▶ **EXERCISE REQUIREMENTS**:
Write out every one of the rows below again, line for line and without changing a single character.

** Opening ENTRIES SHOWN block **

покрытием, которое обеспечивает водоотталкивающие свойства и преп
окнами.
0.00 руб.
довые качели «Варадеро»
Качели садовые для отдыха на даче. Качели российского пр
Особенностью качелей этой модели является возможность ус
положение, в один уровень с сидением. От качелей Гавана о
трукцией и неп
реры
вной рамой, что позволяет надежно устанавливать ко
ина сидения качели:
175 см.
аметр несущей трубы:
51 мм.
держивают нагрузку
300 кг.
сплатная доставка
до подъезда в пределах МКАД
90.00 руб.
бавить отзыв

** Closing ENTRIES SHOWN block **

▶ **RESULT OF THE EXERCISE**:
покрытием, которое обеспечивает водоотталкивающие свойства и преп
окнами.
0.00 руб.
довые качели «Варадеро»
Качели садовые для отдыха на даче. Качели российского пр
Особенностью качелей этой модели является возможность ус
положение, в один уровень с сидением. От качелей Гавана о
трукцией и неп
реры
вной рамой, что позволяет надежно устанавливать ко
ина сидения качели:
175 см.
аметр несущей трубы:
51 мм.
держивают нагрузку
300 кг.
сплатная доставка
до подъезда в пределах МКАД
90.00 руб.
бавить отзыв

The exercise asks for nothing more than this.